→ Task to carry out
Pull out every line in the records that contains the word "Japanese".
-------- Information
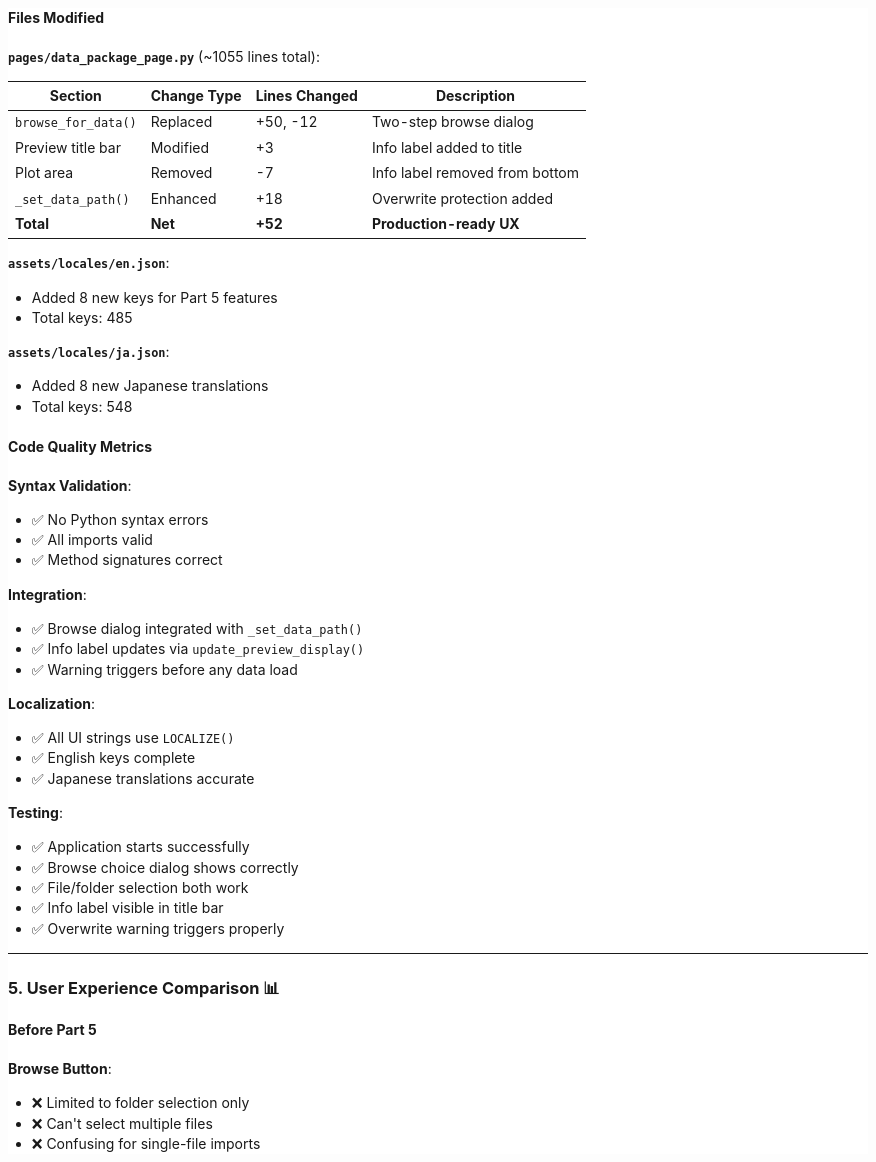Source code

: #### Files Modified

**`pages/data_package_page.py`** (~1055 lines total):

| Section | Change Type | Lines Changed | Description |
|---------|-------------|---------------|-------------|
| `browse_for_data()` | Replaced | +50, -12 | Two-step browse dialog |
| Preview title bar | Modified | +3 | Info label added to title |
| Plot area | Removed | -7 | Info label removed from bottom |
| `_set_data_path()` | Enhanced | +18 | Overwrite protection added |
| **Total** | **Net** | **+52** | **Production-ready UX** |

**`assets/locales/en.json`**:
- Added 8 new keys for Part 5 features
- Total keys: 485

**`assets/locales/ja.json`**:
- Added 8 new Japanese translations
- Total keys: 548

#### Code Quality Metrics

**Syntax Validation**:
- ✅ No Python syntax errors
- ✅ All imports valid
- ✅ Method signatures correct

**Integration**:
- ✅ Browse dialog integrated with `_set_data_path()`
- ✅ Info label updates via `update_preview_display()`
- ✅ Warning triggers before any data load

**Localization**:
- ✅ All UI strings use `LOCALIZE()`
- ✅ English keys complete
- ✅ Japanese translations accurate

**Testing**:
- ✅ Application starts successfully
- ✅ Browse choice dialog shows correctly
- ✅ File/folder selection both work
- ✅ Info label visible in title bar
- ✅ Overwrite warning triggers properly

---

### 5. User Experience Comparison 📊

#### Before Part 5

**Browse Button**:
- ❌ Limited to folder selection only
- ❌ Can't select multiple files
- ❌ Confusing for single-file imports
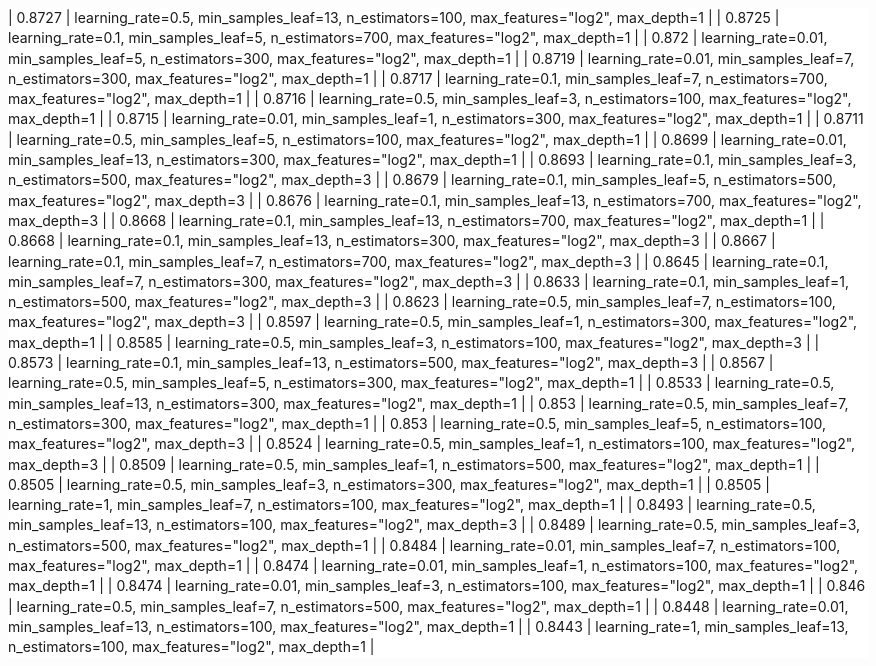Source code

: |                0.8727 | learning_rate=0.5, min_samples_leaf=13, n_estimators=100, max_features="log2", max_depth=1  |
|                0.8725 | learning_rate=0.1, min_samples_leaf=5, n_estimators=700, max_features="log2", max_depth=1   |
|                0.872  | learning_rate=0.01, min_samples_leaf=5, n_estimators=300, max_features="log2", max_depth=1  |
|                0.8719 | learning_rate=0.01, min_samples_leaf=7, n_estimators=300, max_features="log2", max_depth=1  |
|                0.8717 | learning_rate=0.1, min_samples_leaf=7, n_estimators=700, max_features="log2", max_depth=1   |
|                0.8716 | learning_rate=0.5, min_samples_leaf=3, n_estimators=100, max_features="log2", max_depth=1   |
|                0.8715 | learning_rate=0.01, min_samples_leaf=1, n_estimators=300, max_features="log2", max_depth=1  |
|                0.8711 | learning_rate=0.5, min_samples_leaf=5, n_estimators=100, max_features="log2", max_depth=1   |
|                0.8699 | learning_rate=0.01, min_samples_leaf=13, n_estimators=300, max_features="log2", max_depth=1 |
|                0.8693 | learning_rate=0.1, min_samples_leaf=3, n_estimators=500, max_features="log2", max_depth=3   |
|                0.8679 | learning_rate=0.1, min_samples_leaf=5, n_estimators=500, max_features="log2", max_depth=3   |
|                0.8676 | learning_rate=0.1, min_samples_leaf=13, n_estimators=700, max_features="log2", max_depth=3  |
|                0.8668 | learning_rate=0.1, min_samples_leaf=13, n_estimators=700, max_features="log2", max_depth=1  |
|                0.8668 | learning_rate=0.1, min_samples_leaf=13, n_estimators=300, max_features="log2", max_depth=3  |
|                0.8667 | learning_rate=0.1, min_samples_leaf=7, n_estimators=700, max_features="log2", max_depth=3   |
|                0.8645 | learning_rate=0.1, min_samples_leaf=7, n_estimators=300, max_features="log2", max_depth=3   |
|                0.8633 | learning_rate=0.1, min_samples_leaf=1, n_estimators=500, max_features="log2", max_depth=3   |
|                0.8623 | learning_rate=0.5, min_samples_leaf=7, n_estimators=100, max_features="log2", max_depth=3   |
|                0.8597 | learning_rate=0.5, min_samples_leaf=1, n_estimators=300, max_features="log2", max_depth=1   |
|                0.8585 | learning_rate=0.5, min_samples_leaf=3, n_estimators=100, max_features="log2", max_depth=3   |
|                0.8573 | learning_rate=0.1, min_samples_leaf=13, n_estimators=500, max_features="log2", max_depth=3  |
|                0.8567 | learning_rate=0.5, min_samples_leaf=5, n_estimators=300, max_features="log2", max_depth=1   |
|                0.8533 | learning_rate=0.5, min_samples_leaf=13, n_estimators=300, max_features="log2", max_depth=1  |
|                0.853  | learning_rate=0.5, min_samples_leaf=7, n_estimators=300, max_features="log2", max_depth=1   |
|                0.853  | learning_rate=0.5, min_samples_leaf=5, n_estimators=100, max_features="log2", max_depth=3   |
|                0.8524 | learning_rate=0.5, min_samples_leaf=1, n_estimators=100, max_features="log2", max_depth=3   |
|                0.8509 | learning_rate=0.5, min_samples_leaf=1, n_estimators=500, max_features="log2", max_depth=1   |
|                0.8505 | learning_rate=0.5, min_samples_leaf=3, n_estimators=300, max_features="log2", max_depth=1   |
|                0.8505 | learning_rate=1, min_samples_leaf=7, n_estimators=100, max_features="log2", max_depth=1     |
|                0.8493 | learning_rate=0.5, min_samples_leaf=13, n_estimators=100, max_features="log2", max_depth=3  |
|                0.8489 | learning_rate=0.5, min_samples_leaf=3, n_estimators=500, max_features="log2", max_depth=1   |
|                0.8484 | learning_rate=0.01, min_samples_leaf=7, n_estimators=100, max_features="log2", max_depth=1  |
|                0.8474 | learning_rate=0.01, min_samples_leaf=1, n_estimators=100, max_features="log2", max_depth=1  |
|                0.8474 | learning_rate=0.01, min_samples_leaf=3, n_estimators=100, max_features="log2", max_depth=1  |
|                0.846  | learning_rate=0.5, min_samples_leaf=7, n_estimators=500, max_features="log2", max_depth=1   |
|                0.8448 | learning_rate=0.01, min_samples_leaf=13, n_estimators=100, max_features="log2", max_depth=1 |
|                0.8443 | learning_rate=1, min_samples_leaf=13, n_estimators=100, max_features="log2", max_depth=1    |
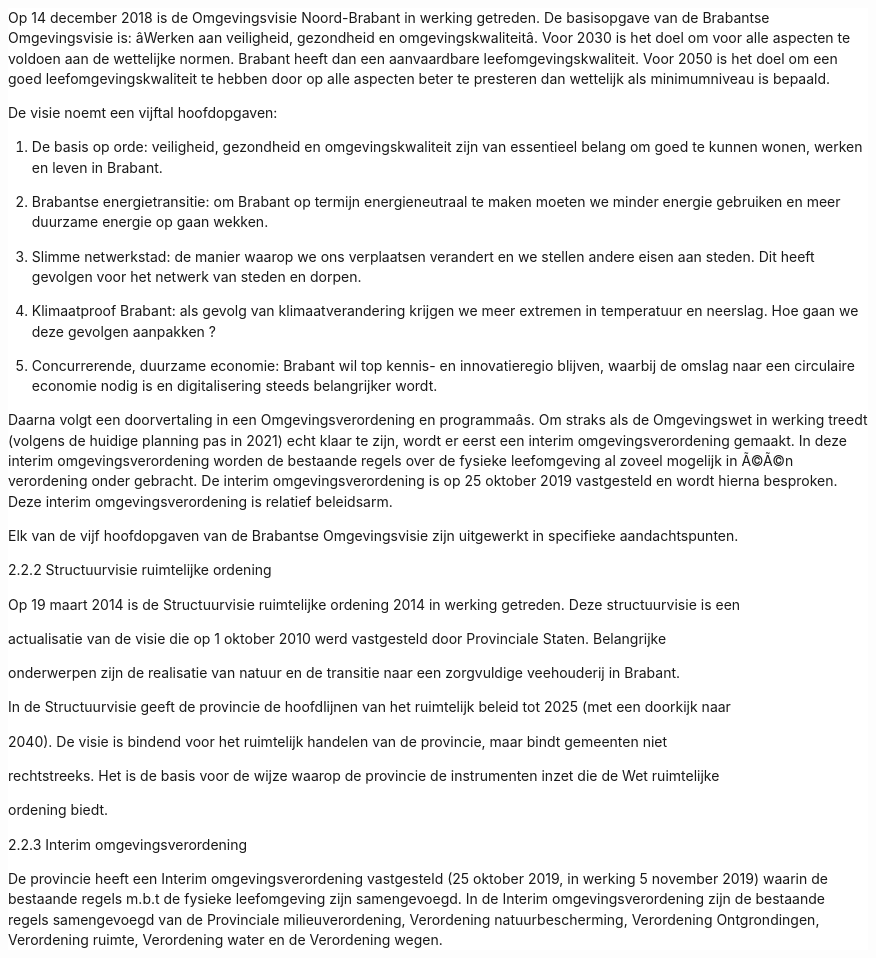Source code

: Op 14 december 2018 is de Omgevingsvisie Noord\-Brabant in werking getreden. De basisopgave van de Brabantse Omgevingsvisie is: âWerken aan veiligheid, gezondheid en omgevingskwaliteitâ. Voor 2030 is het doel om voor alle aspecten te voldoen aan de wettelijke normen. Brabant heeft dan een aanvaardbare leefomgevingskwaliteit. Voor 2050 is het doel om een goed leefomgevingskwaliteit te hebben door op alle aspecten beter te presteren dan wettelijk als minimumniveau is bepaald.

De visie noemt een vijftal hoofdopgaven:

1. De basis op orde: veiligheid, gezondheid en omgevingskwaliteit zijn van essentieel belang om goed te kunnen wonen, werken en leven in Brabant.

2. Brabantse energietransitie: om Brabant op termijn energieneutraal te maken moeten we minder energie gebruiken en meer duurzame energie op gaan wekken.

3. Slimme netwerkstad: de manier waarop we ons verplaatsen verandert en we stellen andere eisen aan steden. Dit heeft gevolgen voor het netwerk van steden en dorpen.

4. Klimaatproof Brabant: als gevolg van klimaatverandering krijgen we meer extremen in temperatuur en neerslag. Hoe gaan we deze gevolgen aanpakken ?

5. Concurrerende, duurzame economie: Brabant wil top kennis\- en innovatieregio blijven, waarbij de omslag naar een circulaire economie nodig is en digitalisering steeds belangrijker wordt.

Daarna volgt een doorvertaling in een Omgevingsverordening en programmaâs. Om straks als de Omgevingswet in werking treedt (volgens de huidige planning pas in 2021\) echt klaar te zijn, wordt er eerst een interim omgevingsverordening gemaakt. In deze interim omgevingsverordening worden de bestaande regels over de fysieke leefomgeving al zoveel mogelijk in Ã©Ã©n verordening onder gebracht. De interim omgevingsverordening is op 25 oktober 2019 vastgesteld en wordt hierna besproken. Deze interim omgevingsverordening is relatief beleidsarm.

Elk van de vijf hoofdopgaven van de Brabantse Omgevingsvisie zijn uitgewerkt in specifieke aandachtspunten.

2\.2\.2 Structuurvisie ruimtelijke ordening

Op 19 maart 2014 is de Structuurvisie ruimtelijke ordening 2014 in werking getreden. Deze structuurvisie is een

actualisatie van de visie die op 1 oktober 2010 werd vastgesteld door Provinciale Staten. Belangrijke

onderwerpen zijn de realisatie van natuur en de transitie naar een zorgvuldige veehouderij in Brabant.

In de Structuurvisie geeft de provincie de hoofdlijnen van het ruimtelijk beleid tot 2025 (met een doorkijk naar

2040\). De visie is bindend voor het ruimtelijk handelen van de provincie, maar bindt gemeenten niet

rechtstreeks. Het is de basis voor de wijze waarop de provincie de instrumenten inzet die de Wet ruimtelijke

ordening biedt.

2\.2\.3 Interim omgevingsverordening

De provincie heeft een Interim omgevingsverordening vastgesteld (25 oktober 2019, in werking 5 november 2019\) waarin de bestaande regels m.b.t de fysieke leefomgeving zijn samengevoegd. In de Interim omgevingsverordening zijn de bestaande regels samengevoegd van de Provinciale milieuverordening, Verordening natuurbescherming, Verordening Ontgrondingen, Verordening ruimte, Verordening water en de Verordening wegen.
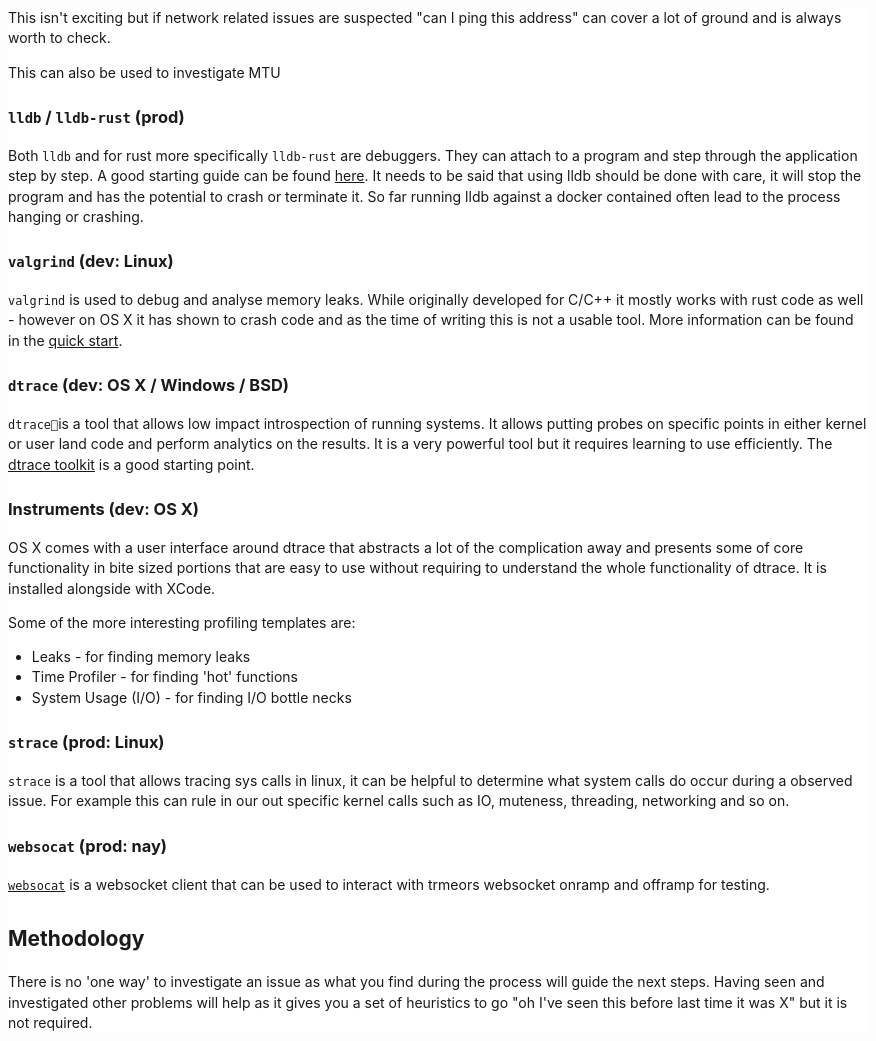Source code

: This isn't exciting but if network related issues are suspected "can I ping this address" can cover a lot of ground and is always worth to check.

This can also be used to investigate MTU

### `lldb` / `lldb-rust`  (prod)

 Both `lldb` and for rust more specifically `lldb-rust` are debuggers. They can attach to a program and step through the application step by step. A good starting guide can be found [here](https://lldb.llvm.org/use/map.html). It needs to be said that using lldb should be done with care, it will stop the program and has the potential to crash or terminate it. So far running lldb against a docker contained often lead to the process hanging or crashing.

### `valgrind` (dev: Linux)

`valgrind` is used to debug and analyse memory leaks. While originally developed for C/C++ it mostly works with rust code as well - however on OS X it has shown to crash code and as the time of writing this is not a usable tool. More information can be found in the [quick start](http://www.valgrind.org/docs/manual/quick-start.html).

### `dtrace` (dev: OS X / Windows / BSD)

`dtrace`is a tool that allows low impact introspection of running systems. It allows putting probes on specific points in either kernel or user land code and perform analytics on the results. It is a very powerful tool but it requires learning to use efficiently. The [dtrace toolkit](http://www.brendangregg.com/dtrace.html) is a good starting point.

### Instruments (dev: OS X)

OS X comes with a user interface around dtrace that abstracts a lot of the complication away and presents some of core functionality in bite sized portions that are easy to use without requiring to understand the whole functionality of dtrace. It is installed alongside with XCode.

Some of the more interesting profiling templates are:

* Leaks - for finding memory leaks
* Time Profiler - for finding 'hot' functions
* System Usage (I/O) - for finding I/O bottle necks

### `strace` (prod: Linux)

`strace` is a tool that allows tracing sys calls in linux, it can be helpful to determine what system calls do occur during a observed issue. For example this can rule in our out specific kernel calls such as IO, muteness, threading, networking and so on.

### `websocat` (prod: nay)

[`websocat`](https://github.com/vi/websocat) is a websocket client that can be used to interact with trmeors websocket onramp and offramp for testing.

## Methodology

There is no 'one way' to investigate an issue as what you find during the process will guide the next steps. Having seen and investigated other problems will help as it gives you a set of heuristics to go "oh I've seen this before last time it was X" but it is not required.
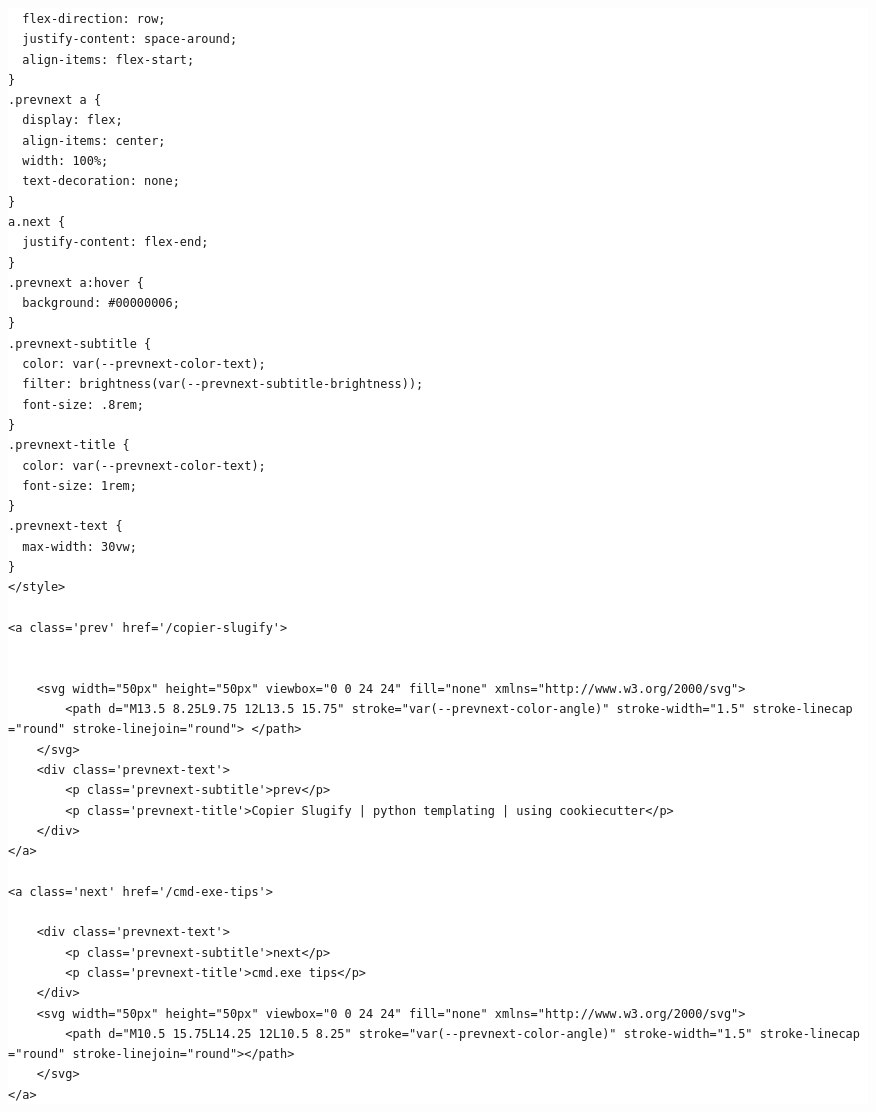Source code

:       flex-direction: row;
      justify-content: space-around;
      align-items: flex-start;
    }
    .prevnext a {
      display: flex;
      align-items: center;
      width: 100%;
      text-decoration: none;
    }
    a.next {
      justify-content: flex-end;
    }
    .prevnext a:hover {
      background: #00000006;
    }
    .prevnext-subtitle {
      color: var(--prevnext-color-text);
      filter: brightness(var(--prevnext-subtitle-brightness));
      font-size: .8rem;
    }
    .prevnext-title {
      color: var(--prevnext-color-text);
      font-size: 1rem;
    }
    .prevnext-text {
      max-width: 30vw;
    }
    </style>
    
    <a class='prev' href='/copier-slugify'>
    

        <svg width="50px" height="50px" viewbox="0 0 24 24" fill="none" xmlns="http://www.w3.org/2000/svg">
            <path d="M13.5 8.25L9.75 12L13.5 15.75" stroke="var(--prevnext-color-angle)" stroke-width="1.5" stroke-linecap="round" stroke-linejoin="round"> </path>
        </svg>
        <div class='prevnext-text'>
            <p class='prevnext-subtitle'>prev</p>
            <p class='prevnext-title'>Copier Slugify | python templating | using cookiecutter</p>
        </div>
    </a>
    
    <a class='next' href='/cmd-exe-tips'>
    
        <div class='prevnext-text'>
            <p class='prevnext-subtitle'>next</p>
            <p class='prevnext-title'>cmd.exe tips</p>
        </div>
        <svg width="50px" height="50px" viewbox="0 0 24 24" fill="none" xmlns="http://www.w3.org/2000/svg">
            <path d="M10.5 15.75L14.25 12L10.5 8.25" stroke="var(--prevnext-color-angle)" stroke-width="1.5" stroke-linecap="round" stroke-linejoin="round"></path>
        </svg>
    </a>
  </div>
----------------
→ Answer to this exercise
- Added 8 new Japanese translations
- ✅ Japanese translations accurate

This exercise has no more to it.